Нормы и практика их применения в Российской Федерации
В Российской Федерации медицинская помощь – это комплекс мероприятий, имеющих целью сохранить здоровье, то есть поддержать его или восстановить. Юридически эти мероприятия, как правило, выражаются в предоставлении медицинских услуг [23]. Получатель этих медицинских услуг, даже если они оплачены в рамках обязательного медицинского страхования, признается потребителями со всеми правами, предоставленными ему соответствующим законом [24]. В случае причинения вреда жизни, здоровью потребителя таких медицинских услуг он или его близкие родственники могут потребовать компенсацию морального вреда, но исключительно через суд – в бесспорном порядке такие требования удовлетворению не подлежат [25].
Между дефектом оказания медицинской помощи и наступившими последствиями должна быть прямая причинно-следственная связь [26]. То есть отдельные, частные, дефекты, отступления от существующих правил оказания медицинской помощи (непроведение осмотра «узким» специалистом, неполнота описания результатов инструментального исследования, отступление от графика наблюдения на амбулаторном этапе ведения беременности и т.д.) не могут быть основанием для применения к медицинской организации каких-либо санкций за неблагоприятные исходы беременности и родов, если эти нарушения непосредственно не привели к этим исходам.
Уголовное преследование любого человека, в том числе врача акушера-гинеколога, является крайним (исключительным) средством реагирования государства на факты противоправного поведения и применяется только тогда, когда нормы других отраслей (например, гражданского права) не позволяют должным образом обеспечить соблюдение закона [27].
Однако уголовная репрессия настигает медицинских работников достаточно часто, и поводами для возбуждения уголовного дела становятся сообщения, поступающие не только от пациентов или их родственников, но и от органов управления здравоохранением [28]. Около трети сообщений трансформируются в уголовные дела, из которых в среднем до 10% направляются в суд (табл. 1).

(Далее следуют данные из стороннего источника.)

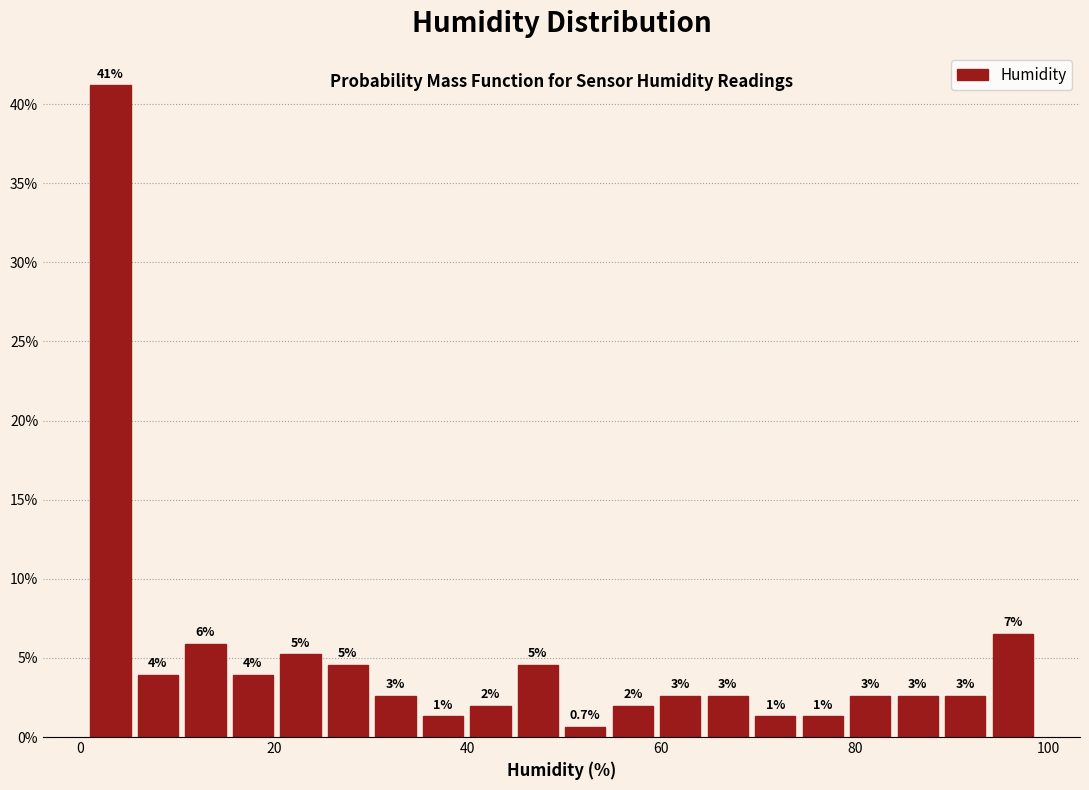

Around what value on the x-axis is the tallest bar? Give the approximate position of its centre, as read against the axis.

4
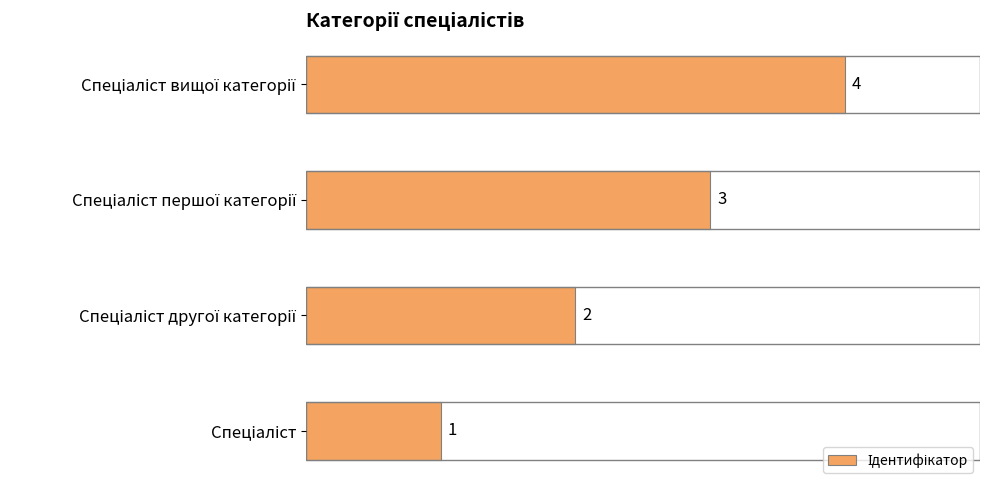

How many data points does each series have?

4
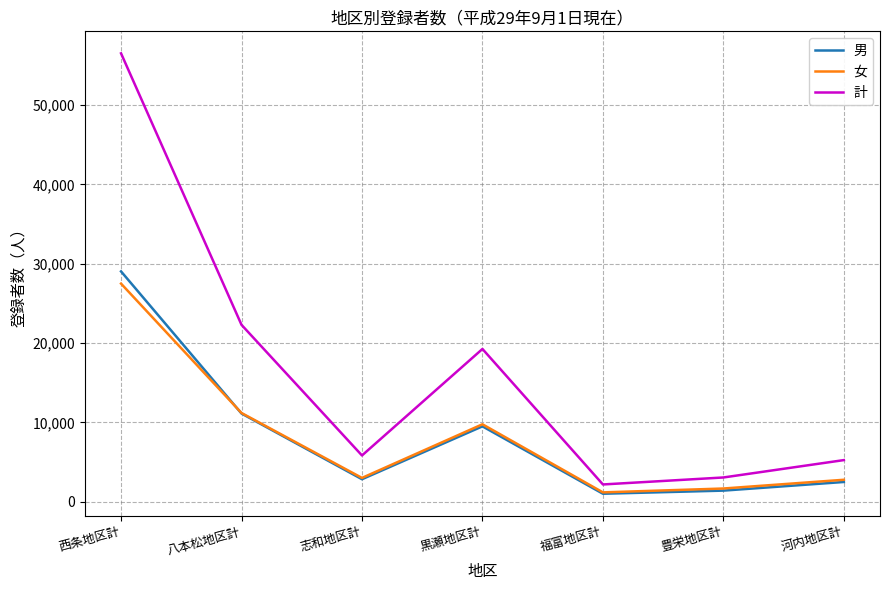

How many intersections are there between 女 and 男?

1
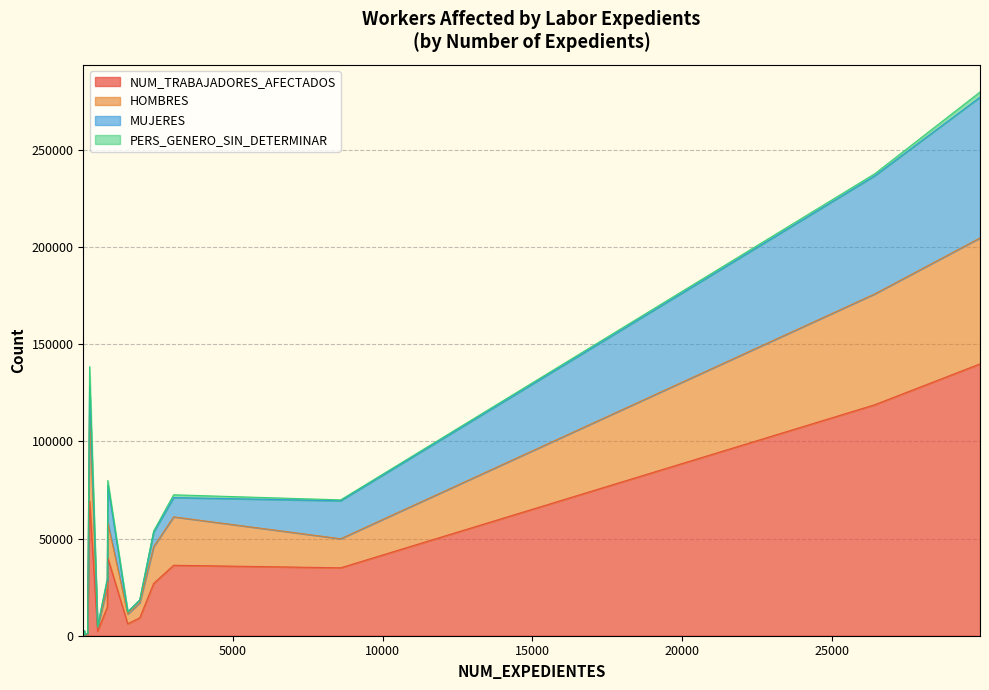

Where does the HOMBRES series first go above 10060?

2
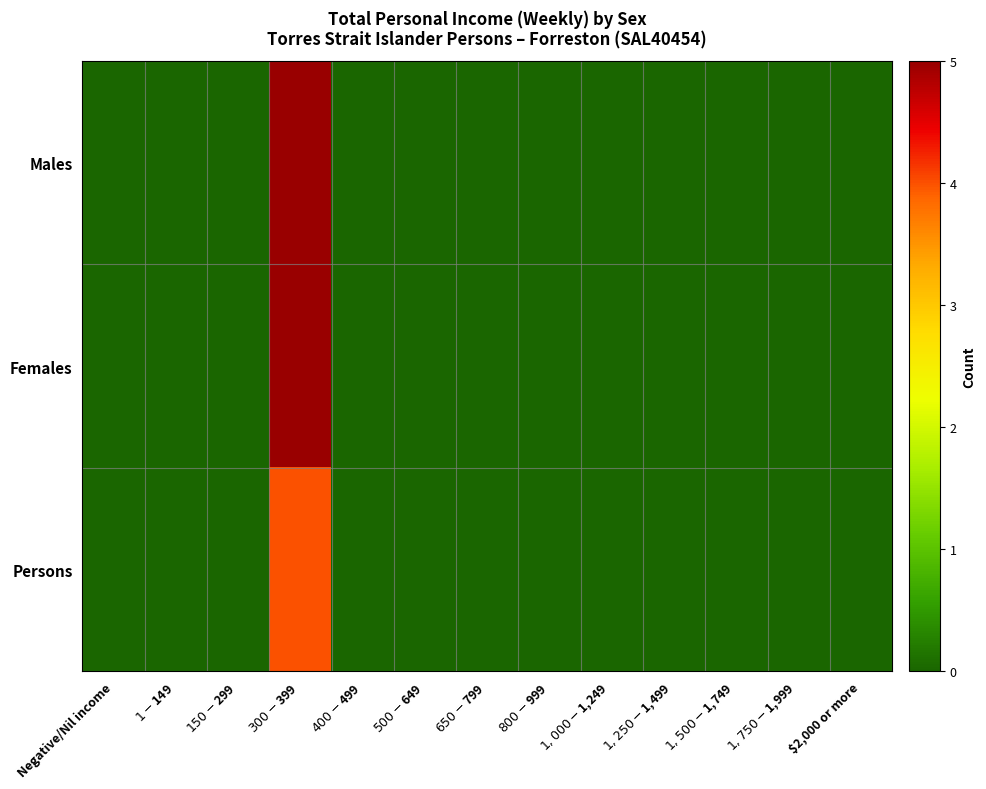

Rank the series by their maximum value, from lowest to highest.

Persons, Males, Females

Однако прекращение остальных дел далеко не всегда означает реабилитацию врача, поскольку есть и другие, «нереабилитирующие» основания: истечение сроков давности, примирение с потерпевшим, деятельное раскаяние.

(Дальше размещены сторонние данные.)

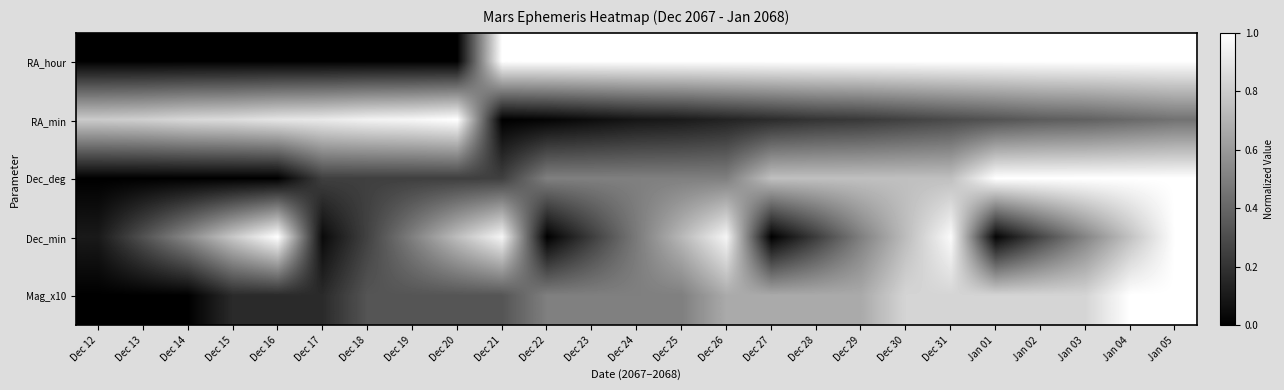

Rank the series by their maximum value, from highest to lowest.

RA_hour, RA_min, Dec_deg, Dec_min, Mag_x10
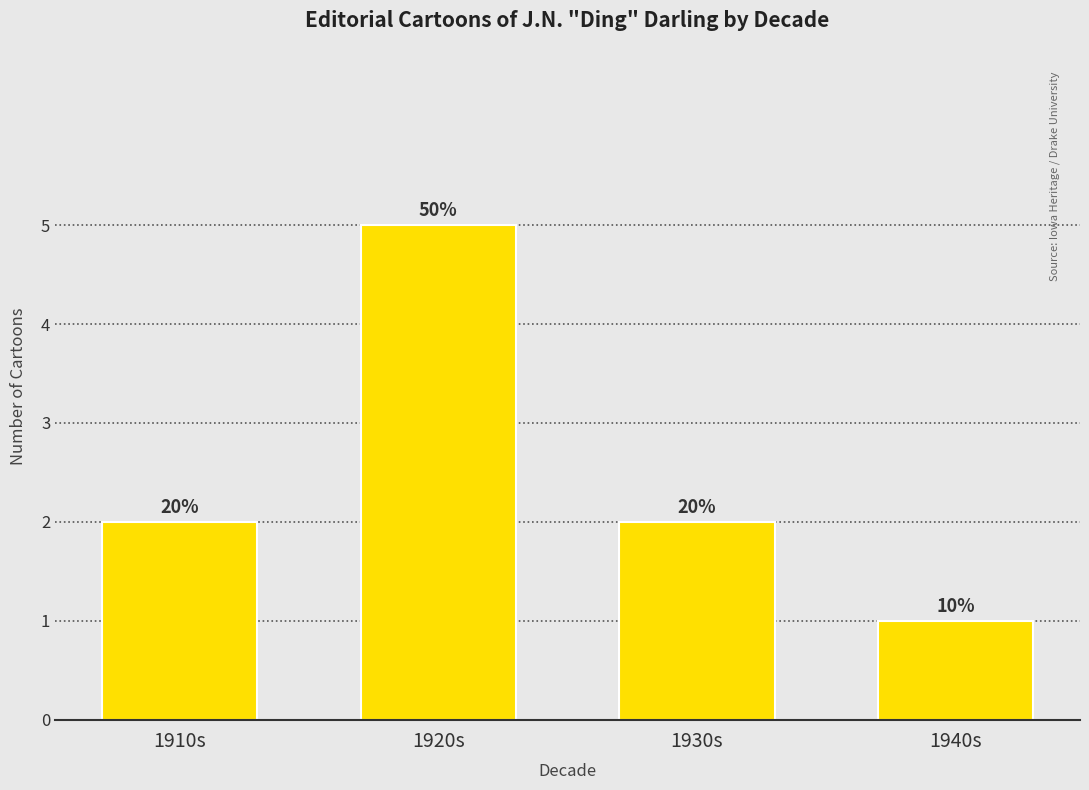

Reading left to right, extract all data points from this chart.

2	5	2	1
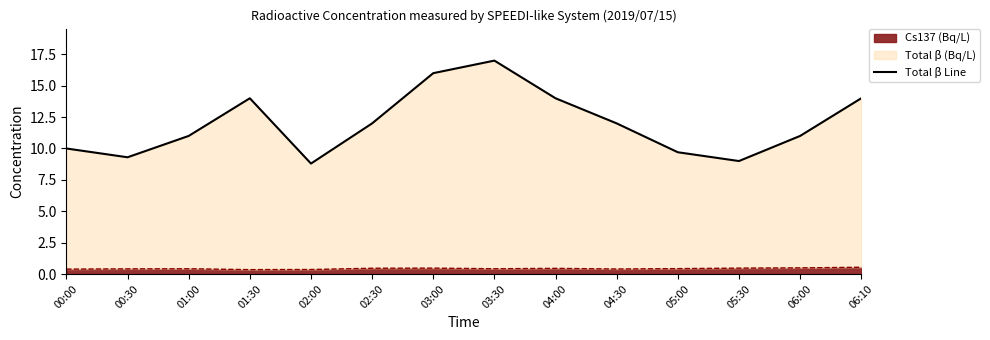

What is the difference between the values at 00:30 and 03:30?

7.7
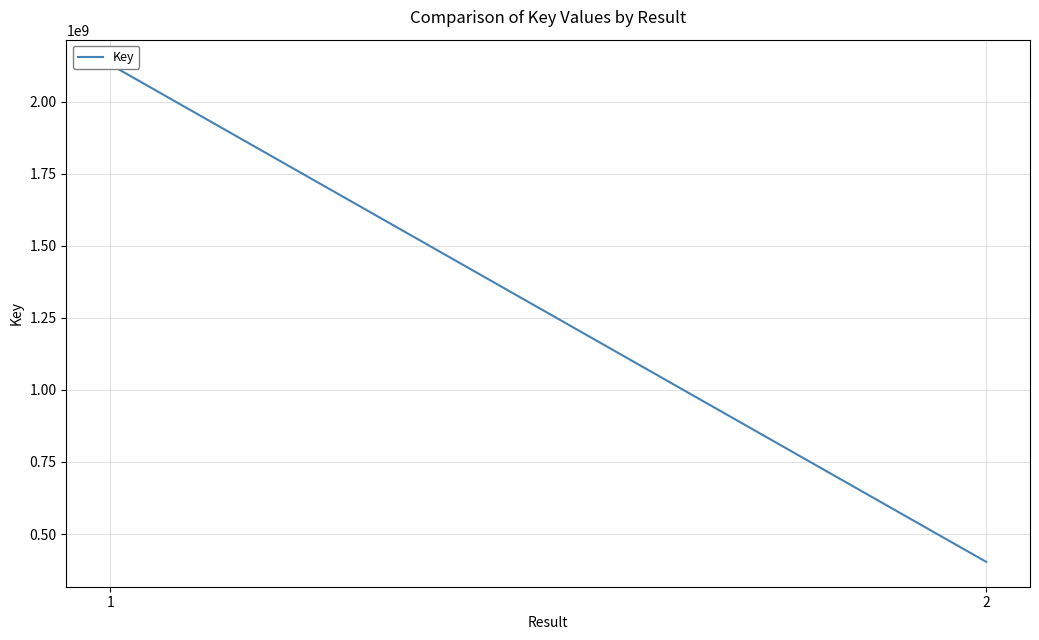

Rank the categories by value from lowest to highest.

2, 1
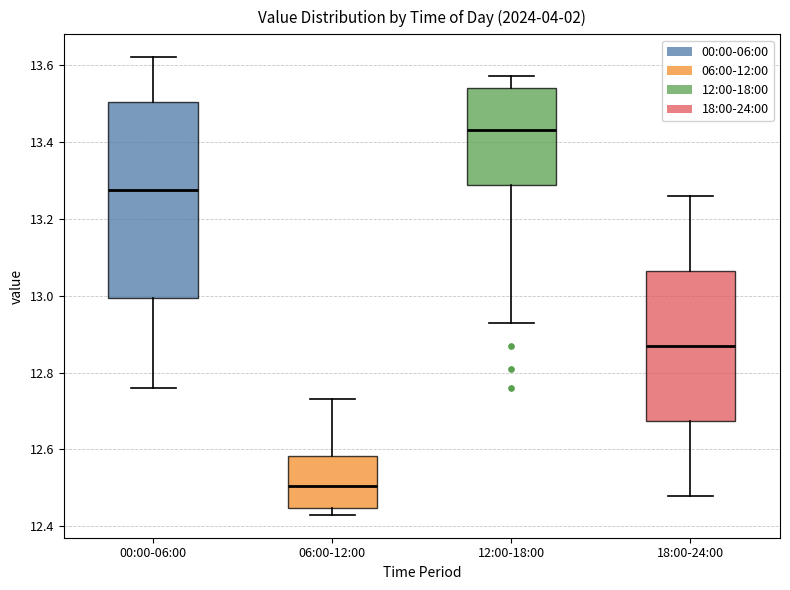

Which box's median line is the lowest?

06:00-12:00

Чаще всего медицинские работники привлекаются к уголовной ответственности по уже упомянутым нами статьям уголовного закона: ст. ст. 109, 118, 124 и 138 УК РФ. Сколько по каждой, приведено в таблице 2.
В этих цифрах – судьбы врачей всех специальностей, а также их пациентов. А вот сугубо «гинекологическая» статья 123 УК РФ – незаконное проведение искусственного прерывания беременности – в последние годы почти не работает. Это связано, во-первых, с тем, что о проведении криминального аборта обычно становится известно только в случае смерти беременной или причинения ей увечья, а, во-вторых, с тем, что врач акушер-гинеколог вообще не может быть субъектом данного преступления, даже если искусственное прерывание беременности проведено с нарушением установленного порядка проведения данной манипуляции [29].

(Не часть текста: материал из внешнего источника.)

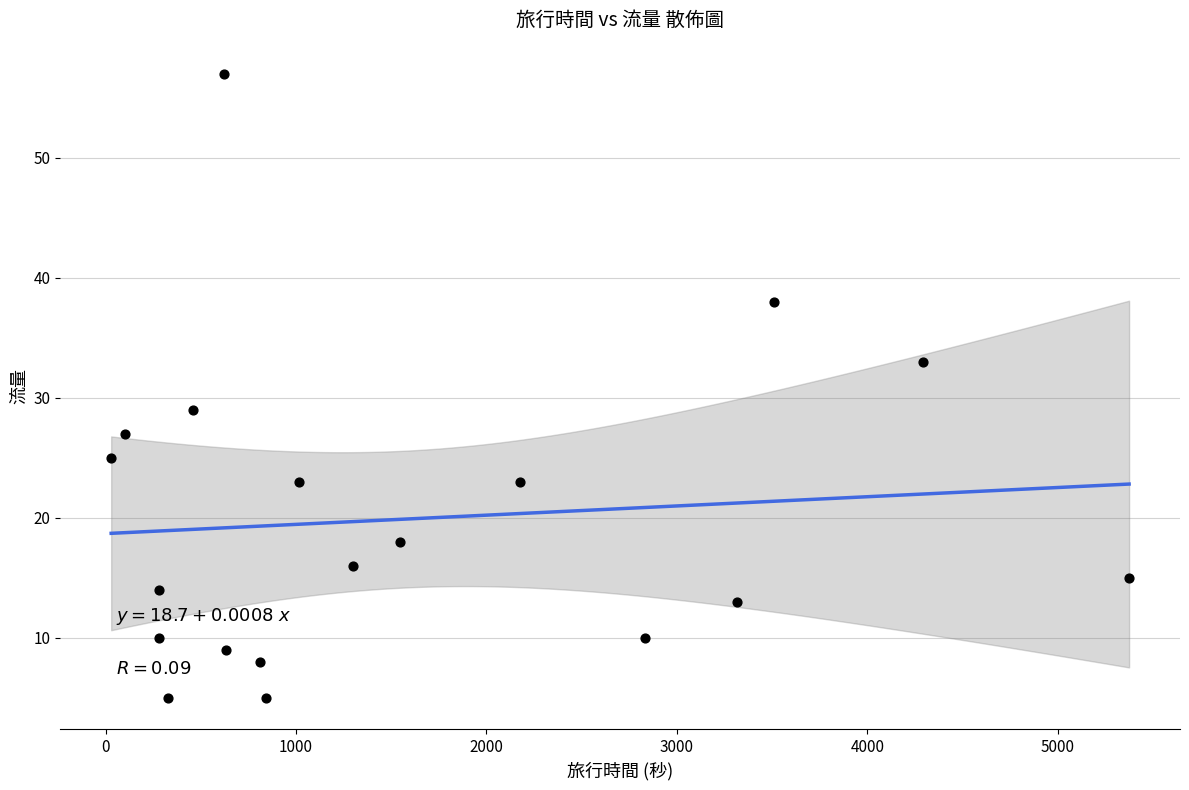

What is the range of Y values (max minus min)?

52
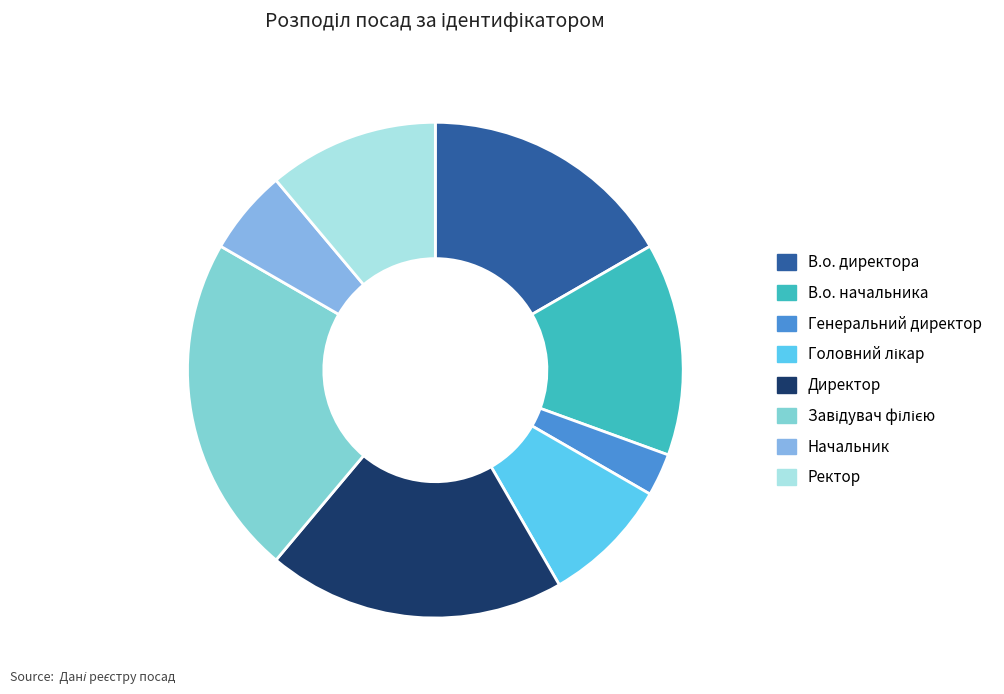

To the nearest percent, what is the difference between the largest and smallest slice percentages?

19%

Очень редко в отношении врачей работает административная ответственность, например, за невыполнение обязанностей о представлении информации о конфликте интересов при осуществлении медицинской, фармацевтической деятельности (ст. 6.29 Кодекса Российской Федерации об административных правонарушениях). Сам по себе конфликт интересов (например, маршрутизация пациента государственной медицинской организации «на анализы» в частную организацию, где этот врач работает по совместительству), не препятствует профессиональной деятельности, однако об этом необходимо письменно сообщить руководителю медицинской организации. Тот, в свою очередь, письменно уведомляет о конфликте Минздрав России, где создается специальная комиссия.
Наиболее строгое наказание предусмотрено за неоднократное непредоставление информации о конфликте интересов; такое нарушение может повлечь дисквалификацию медицинского работника или руководителя медицинской организации сроком на 6 месяцев.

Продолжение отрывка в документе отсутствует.